• **WORK TO COMPLETE**
A) Answer these questions about the discussion of software subscriptions:
(i) According to the opening, what is the downside of subscriptions?
(ii) Which two services does one reply use to get images and icons?
(iii) About how often does one participant use Adobe Photoshop?
B) Revise the part of the discussion of software subscriptions that opens with the words "Yes, quite a" and closes with "want to use it.", putting "Lightroom" in place of "photoshop".

== SELECTED PASSAGE ==

The downside of subscriptions is that you have to pay to keep using the software.
The upside ideally is that you could pay for software for a month or so for a single project then unsubscribe until you need the software again.
But in real life, have you and your team subscribed to software for limited times for specific needs, or do you find yourself subscribing to software and paying for the long term? What software do you use on a more time-limited basis?
Yes, quite a few. It has it's downsides, sometimes I miss cancelling. But then at least when I'm not using it, I can cancel. Some on top of my head are -
1. Smartmockups (brilliant tool to get mockups - can't recommend enough),
2. FlatIcon and Freepik (to get images and icons - again, both are amazing and so worth paying for) and
3. Abode Illustrator (for doing occasional quick editing when changes are so small and quick that I don't want to bother contacting design team).
Absolutely - we keep needing mockups for new features or for launching a revised version of something. It comes really handy! Love the flexibility.
I tend to use adobe photoshop only about three times a year. They switched to a subscription model, so I restart and cancel the subscription every time I want to use it.

===
== SOURCE INFORMATION ==

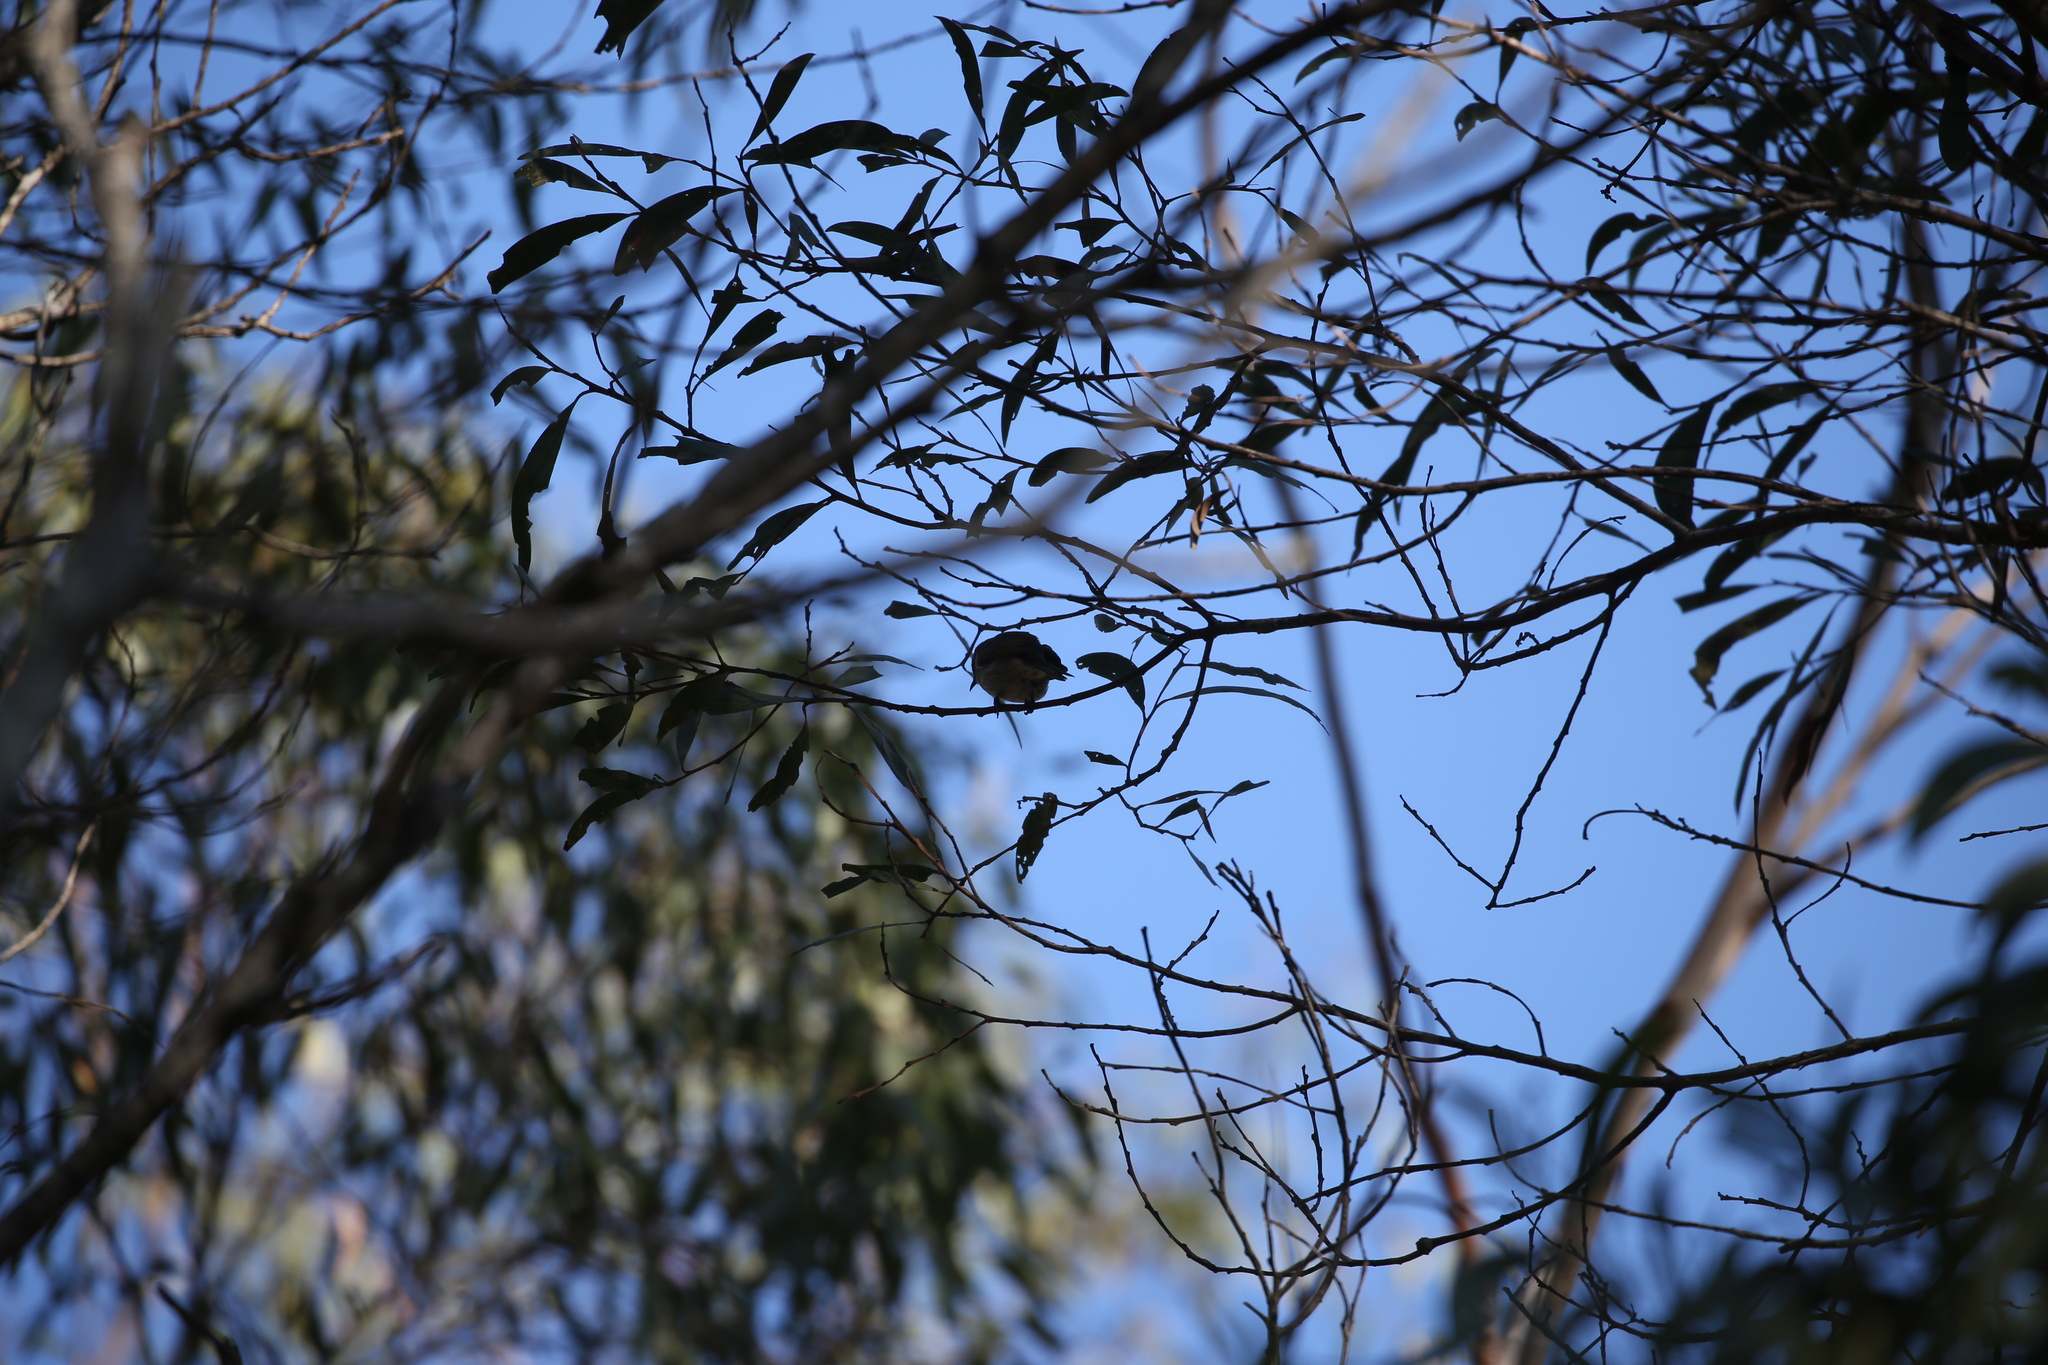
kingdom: Animalia
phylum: Chordata
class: Aves
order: Passeriformes
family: Meliphagidae
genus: Caligavis
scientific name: Caligavis chrysops
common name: Yellow-faced honeyeater
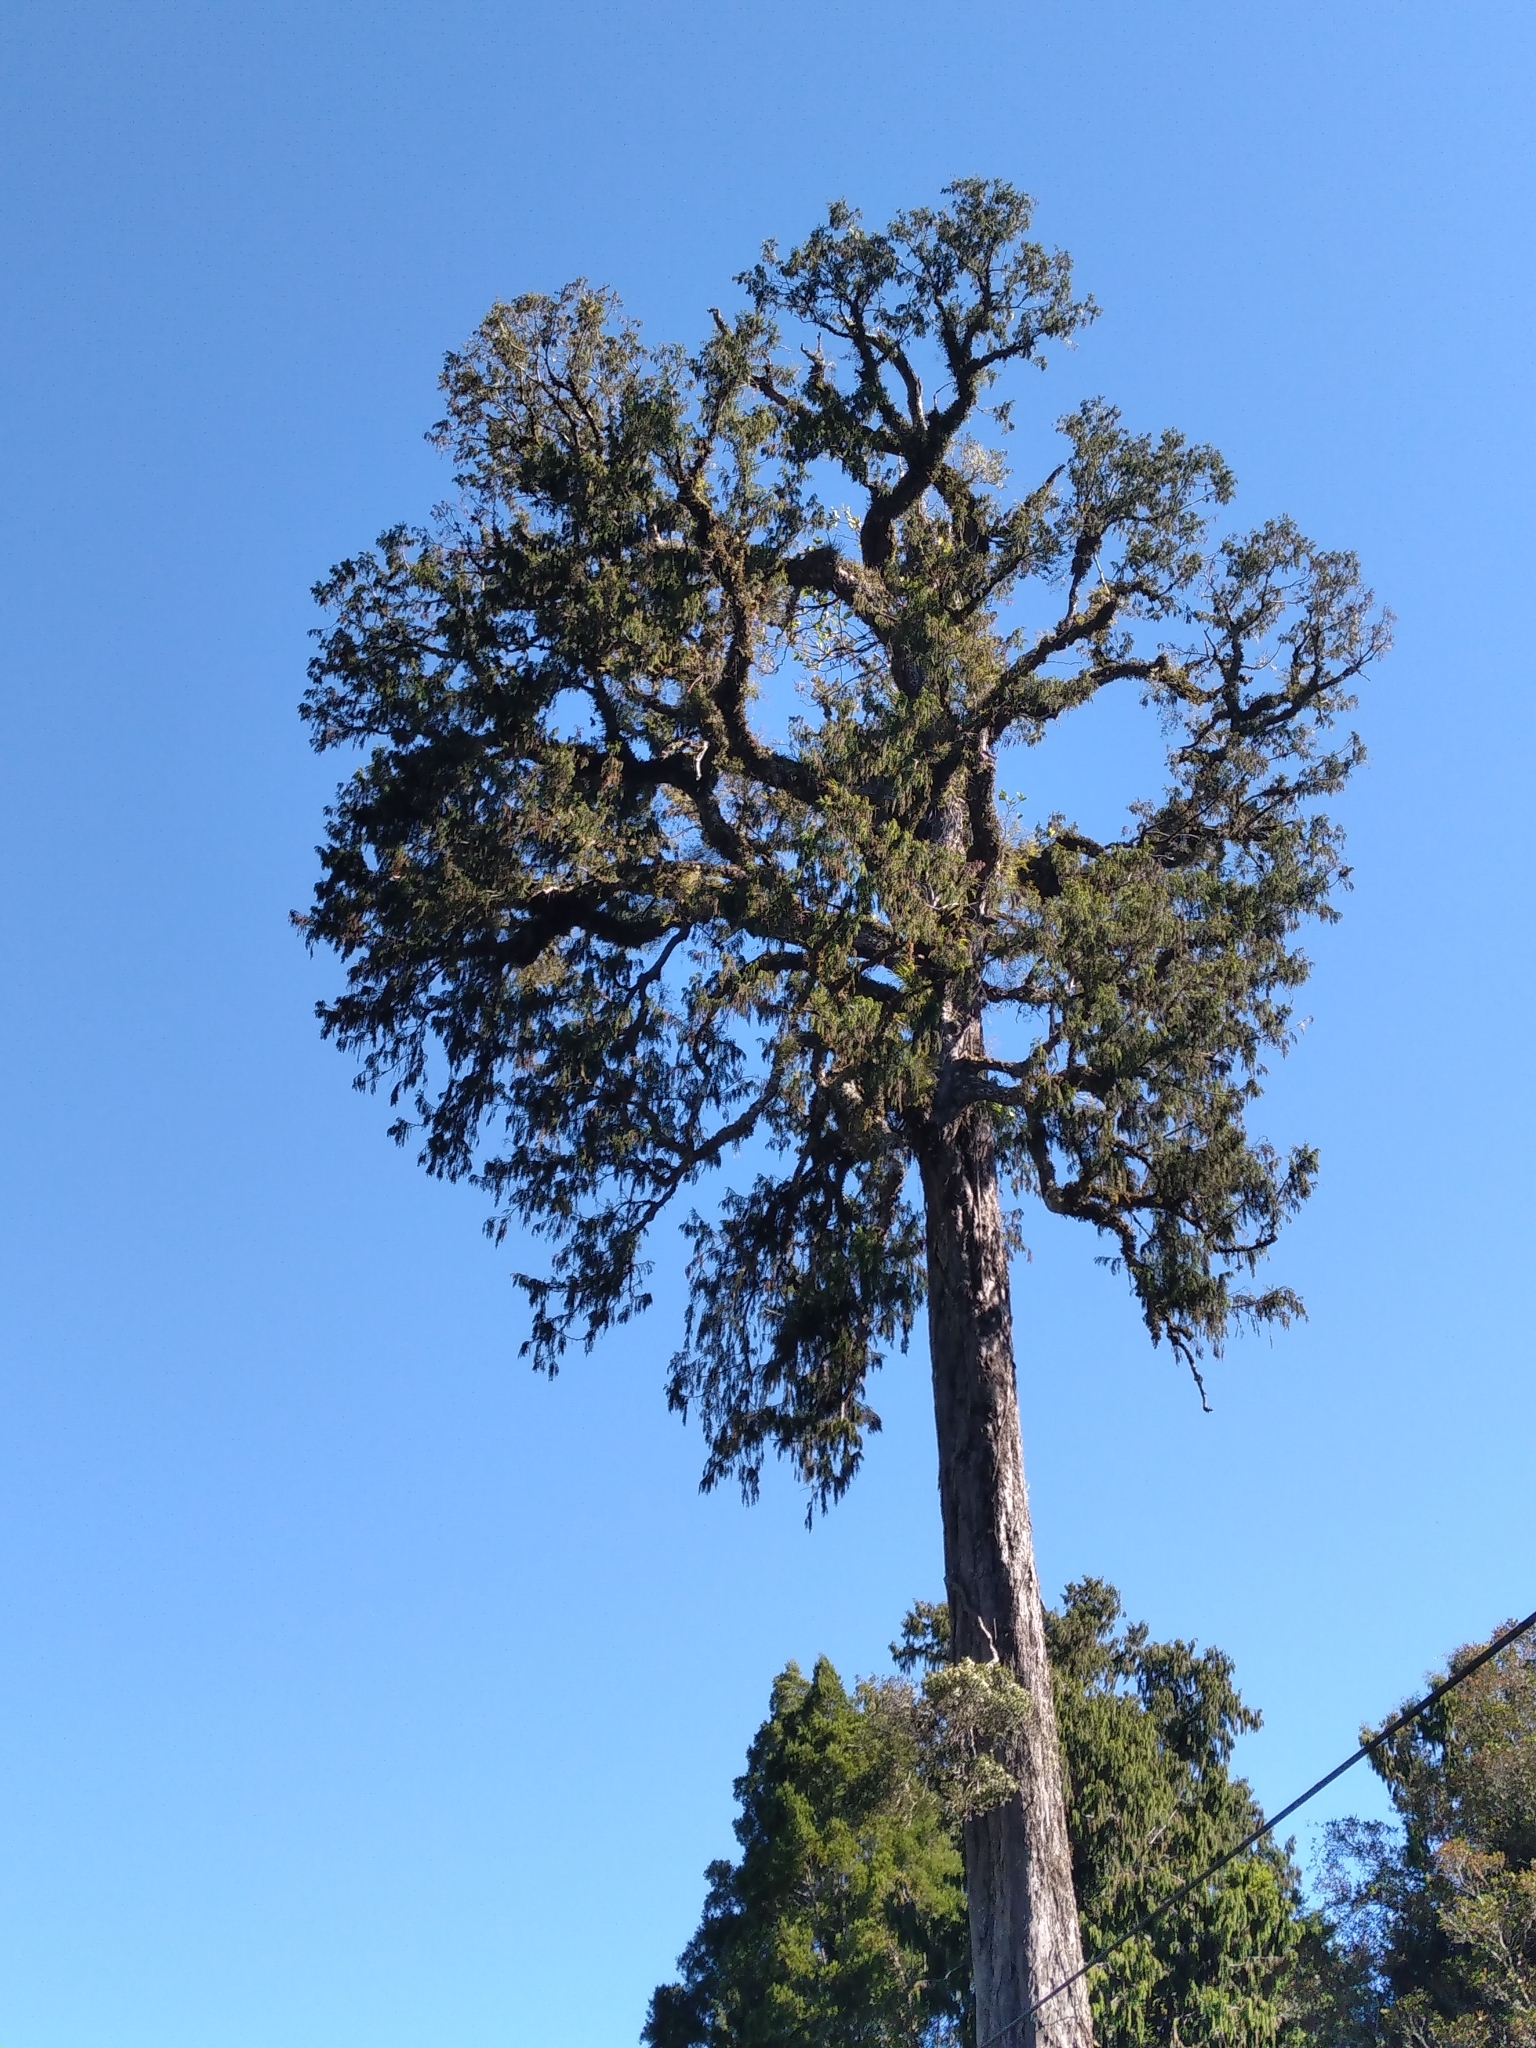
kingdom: Plantae
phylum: Tracheophyta
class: Pinopsida
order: Pinales
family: Podocarpaceae
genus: Dacrydium
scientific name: Dacrydium cupressinum
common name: Red pine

===

• **RESPONSES PER TASK**
A)
(i) You have to pay to keep using the software.
(ii) FlatIcon and Freepik.
(iii) About three times a year.

B)
Yes, quite a few. It has it's downsides, sometimes I miss cancelling. But then at least when I'm not using it, I can cancel. Some on top of my head are -
1. Smartmockups (brilliant tool to get mockups - can't recommend enough),
2. FlatIcon and Freepik (to get images and icons - again, both are amazing and so worth paying for) and
3. Abode Illustrator (for doing occasional quick editing when changes are so small and quick that I don't want to bother contacting design team).
Absolutely - we keep needing mockups for new features or for launching a revised version of something. It comes really handy! Love the flexibility.
I tend to use adobe Lightroom only about three times a year. They switched to a subscription model, so I restart and cancel the subscription every time I want to use it.